Cereals. Oatmeal and shredded wheat are healthy choices. Choose the plain kinds, you can dress them up with fruit or nuts before you eat them. If you buy cold cereals, look for ones with 5% DV sodium or less on the Nutrition Facts label.

Pasta, rice, and other grains. Skip the pre-seasoned kinds and go for whole grains, like brown or wild rice, quinoa, whole wheat pasta, or couscous.

Snacks. Good bets include unsalted popcorn, crackers, pretzels, and nuts.

Dairy foods. Milk, yogurt, and many other dairy products are naturally low in salt. When it comes to cheese and butter, look for low- or no-salt options.

Dressings and condiments. Store-bought versions of salsa, salad dressing, soy sauce, and other condiments can be super salty. The best bet is to make your own at home. If you buy premade, look for low- or no-sodium versions. And watch your portion sizes. Some store-bought items like ketchup aren’t too bad if you stick to a tablespoon or so.

A few other ways to cut back on the salt you eat:

  • Use herbs and spices to season your food: You can add great flavor to your meals without ever lifting the saltshaker. Try citrus juice or zest, black or red pepper, allspice, ginger, cardamom, dill, curry, sage, or rosemary. You may not even miss the salt.
  • Be careful with light salts: Some salt substitutes have table salt in them. If you use these items too much, you’ll still take in too much sodium. Most of them also have potassium chloride, which can cause problems for people with heart failure.
  • Track your sodium levels daily: You can download worksheets online to help you track, or just keep notes on your smartphone or with a pencil and paper.
  • Take it slow: It takes about 6 to 8 weeks to get used to eating less salt. Make small changes every day, and be patient with yourself.
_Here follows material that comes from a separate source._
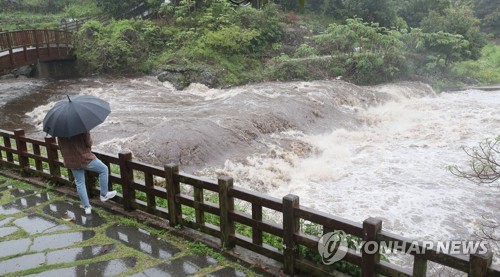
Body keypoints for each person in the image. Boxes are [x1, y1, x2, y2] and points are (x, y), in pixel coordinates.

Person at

Though cooking at home is a good way to control the amount of sodium in your food, you’ll still want to have a meal out from time to time. There are some good ways to stick to your low-salt goals when you go out:

  • Ask if the restaurant has a separate low-sodium menu.
  • Ask for your food to be prepared without added salt or MSG.
  • Instead of fried foods, go for items that are steamed, grilled, broiled, baked, roasted, or poached.
  • Request olive oil and vinegar instead of salad dressing.
  • Skip the breadbasket or ask for whole-grain breads, rolls, or breadsticks.
  • Choose appetizers with lots of fruits and veggies. Avoid those with heavy sauces or butter.
  • Enjoy sorbet, sherbet, meringues, or plain cake with fruit puree for dessert.
  • Order a fruit salad, tossed greens, or spinach salad without added cheese or meat.

Sodium isn’t the only part of your diet to keep in mind:

  • Eat a variety of foods. This will help make sure you get all the nutrients you need.
  • Include high-fiber foods like vegetables, beans, whole-grain foods, bran, and fresh fruit in your diet. Fiber helps move food along your digestive tract, controls blood sugar levels, and may reduce the level of cholesterol in your blood. You should have 25 to 35 grams of fiber each day.
  • Cut back on alcohol. It can affect your heart rate and make your heart failure worse.
  • Talk to your doctor about how much fluid you should be drinking each day. Have less (including soup) if you have shortness of breath or notice swelling.